On 20 March 2010, posted in: Ridgway by Admin

Malcolm Ridgway, PhD, CCE Preventive Maintenance (PM) intervals are mandated, by several federal and state agencies and accreditation organizations, to follow manufacturers' recommendations. Critics of these mandates argue that manufacturer-recommended intervals vary by as much as a factor of 2 or more for devices that appear to be very similar in function and design. They question whether recommended intervals are based on meaningful test data or other credible rationale.

The driving concern is patient safety. For the vast majority of medical devices, however, the consequences of device failure are not potentially life-threatening. Out of a total of more than 1,500 different medical devices, only a few—probably less than 25—are classifiable as having potentially life-threatening failure modes. Such devices need to be identified and subjected to special measures aimed at providing the patient with prompt alternate support when these critical devices do fail. Devices in the critical (life-support) category that have non-durable parts needing timely restoration or replacement (i.e., that are PM-critical, lifesupport devices) must be given high priority for timely PM completion. The intervals for this high priority PM need to be set on the conservative side of the empirically determined “useful life” of the vulnerable components.
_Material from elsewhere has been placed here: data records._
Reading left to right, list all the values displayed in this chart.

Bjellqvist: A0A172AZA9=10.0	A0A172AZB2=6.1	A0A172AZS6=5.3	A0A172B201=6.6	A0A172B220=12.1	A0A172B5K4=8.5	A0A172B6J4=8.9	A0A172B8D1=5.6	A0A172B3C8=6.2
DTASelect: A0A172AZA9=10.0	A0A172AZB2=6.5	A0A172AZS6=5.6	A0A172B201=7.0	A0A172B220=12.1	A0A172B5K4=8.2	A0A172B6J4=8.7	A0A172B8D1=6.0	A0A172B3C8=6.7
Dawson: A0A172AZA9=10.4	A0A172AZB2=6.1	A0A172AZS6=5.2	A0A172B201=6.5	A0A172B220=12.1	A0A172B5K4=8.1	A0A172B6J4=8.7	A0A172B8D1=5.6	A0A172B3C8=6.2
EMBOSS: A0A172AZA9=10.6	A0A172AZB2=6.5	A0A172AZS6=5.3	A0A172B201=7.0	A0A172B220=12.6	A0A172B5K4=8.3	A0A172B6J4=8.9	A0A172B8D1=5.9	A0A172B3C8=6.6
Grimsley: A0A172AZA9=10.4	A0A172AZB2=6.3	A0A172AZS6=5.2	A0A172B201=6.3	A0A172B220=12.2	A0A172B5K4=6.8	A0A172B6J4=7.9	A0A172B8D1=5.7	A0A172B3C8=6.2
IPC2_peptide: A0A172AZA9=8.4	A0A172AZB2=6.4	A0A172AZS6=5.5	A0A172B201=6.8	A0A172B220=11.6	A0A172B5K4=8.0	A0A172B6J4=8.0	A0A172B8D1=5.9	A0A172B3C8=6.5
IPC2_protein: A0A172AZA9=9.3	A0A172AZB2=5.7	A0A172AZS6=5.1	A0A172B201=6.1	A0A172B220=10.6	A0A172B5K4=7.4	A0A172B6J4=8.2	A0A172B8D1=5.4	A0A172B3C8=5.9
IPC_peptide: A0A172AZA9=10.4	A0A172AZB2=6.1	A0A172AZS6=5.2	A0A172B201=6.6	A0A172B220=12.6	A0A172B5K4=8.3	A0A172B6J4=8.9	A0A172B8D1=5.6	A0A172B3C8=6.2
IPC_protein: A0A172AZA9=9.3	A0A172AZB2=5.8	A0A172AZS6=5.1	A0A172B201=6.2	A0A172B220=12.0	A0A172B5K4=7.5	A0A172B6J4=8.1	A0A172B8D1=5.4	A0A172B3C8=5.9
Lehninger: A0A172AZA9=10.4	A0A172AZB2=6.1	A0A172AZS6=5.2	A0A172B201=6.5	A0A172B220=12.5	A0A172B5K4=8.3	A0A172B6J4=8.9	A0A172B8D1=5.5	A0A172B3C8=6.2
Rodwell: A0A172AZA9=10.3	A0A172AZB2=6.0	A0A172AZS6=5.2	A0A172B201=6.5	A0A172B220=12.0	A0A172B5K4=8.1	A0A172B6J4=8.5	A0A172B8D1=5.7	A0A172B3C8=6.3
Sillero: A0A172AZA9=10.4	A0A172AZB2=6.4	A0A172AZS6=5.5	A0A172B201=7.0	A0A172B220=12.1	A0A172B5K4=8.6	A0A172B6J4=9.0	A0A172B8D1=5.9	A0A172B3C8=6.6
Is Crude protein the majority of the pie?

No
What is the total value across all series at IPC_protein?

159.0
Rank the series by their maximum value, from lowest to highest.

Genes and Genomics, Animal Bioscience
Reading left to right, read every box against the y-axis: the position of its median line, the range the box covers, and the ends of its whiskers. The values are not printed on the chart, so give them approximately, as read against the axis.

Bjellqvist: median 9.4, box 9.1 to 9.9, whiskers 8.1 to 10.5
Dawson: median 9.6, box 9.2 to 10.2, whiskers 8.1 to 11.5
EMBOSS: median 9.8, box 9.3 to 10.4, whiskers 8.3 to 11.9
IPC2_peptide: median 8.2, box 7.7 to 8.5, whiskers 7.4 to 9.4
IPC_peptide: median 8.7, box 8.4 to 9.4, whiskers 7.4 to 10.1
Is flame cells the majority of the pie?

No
The vast majority of medical devices benefit little from preventive maintenance and they should be allowed to run to failure unless (a) they have life-threatening or very serious PM-preventable failure modes, or (b) proactively replacing the non-durable parts will be more cost-effective than simply repairing the device when it breaks. Streamlining our PM programs to focus on the devices with high consequence PM-related failures would free up substantial technical manpower devoted to medical equipment maintenance.